It was at this point he decided to shift his career goals to bioengineering. On January 2, 2006, Ashok left for Oklahoma, and six months later moved to Texas where he shared a one-bedroom apartment with two Nepali students, Sudeep and Angikar Karki. In Texas, he did not change the subjects but found more Nepali friends to spend time with.
On Friday, Sudeep had come to Gaushala to hand over the two mobile sets Ashok had sent for his relatives. Instead, he found his roommate's grieving parents who had several questions about their son's death. (Sudeep came to know about the death in Singapore while on his way home).

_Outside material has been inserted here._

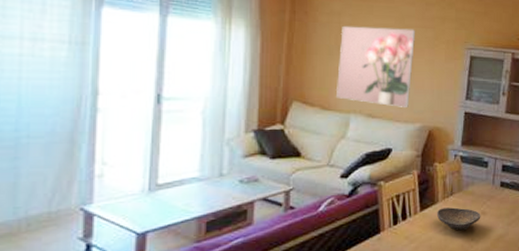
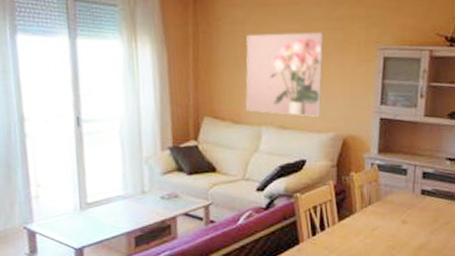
decorative bowl: present [436,207,481,231] -> none [355,217,402,241]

He said black Americans lived in the neighbourhood where Ashok worked. "It's a good neighbourhood," he said. He also said that the two discussed the safety measures of the store. "My store has a bullet-proof counter", he said. "We had discussed whether it would be a good idea to quit the job," he said, "But he [Ashok] thought it [was] safe as the police patrolled the area all the time." Moreover, Ashok also wanted to save money to go to college in autumn.
Ashok's death has triggered an avalanche of Internet activities. A facebook group, "Help send Ashok Bhattarai's body to Nepal," opened by Sakar Bhusal, now has over 1,700 members. A picture of smiling Ashok dressed in a yellow T-shirt, sporting a V sign, is posted on the group's homepage.
Nepalese Association of Houston has created Ashok Bhattarai Memorial Fund that has raised over $41,000 in an Internet based donation drive. According to Kamal Pandey, a Houston based Nepali, a portion of the fund has been spent to ship his dead body to Nepal.
His dead body arrived in Kathmandu Friday at 9.30 pm and was cremated at Pashupati Aryaghat on Saturday morning.
The remaining portion of the fund, according to Pandey, will be sent to the dead man's parents.
The murder has also sent shockwaves to Nepali students in the US. Many of those who posted their messages on the facebook group were furious at the killer. One Nepali student from Colorado was happy that Texas allows capital punishment, hinting that the gunman deserved it. "No one can bring Ashok Dai back, all of us can help ourselves to remain as safe as possible," a Nepali student remarked. "It's a festive season and they (Ashok's parents) had to bear this irreparable loss," one student wrote.
On October 4, Nepalese Association of Houston organised a memorial service in the First Food Stop, the store where Ashok worked and was killed. Pictures of the memorial service posted on Facebook show white and black Americans and local Nepalis, among others, flocking to the store to pay tribute to Ashok. His casket is adorned with Nepali flags, his posters hanging. People with flowers in hands were seen queuing up in front of the store.
While waiting for two days in Kathmandu for her dead son's casket to arrive, Lila lamented the death not only of her son but also of a young man who believed in prayers.
"He would always ask for blessings," she said. "He believed in God. He went to Manakamana temple after receiving the [U.S.] visa." Following her son's death, she said, she has lost faith in God.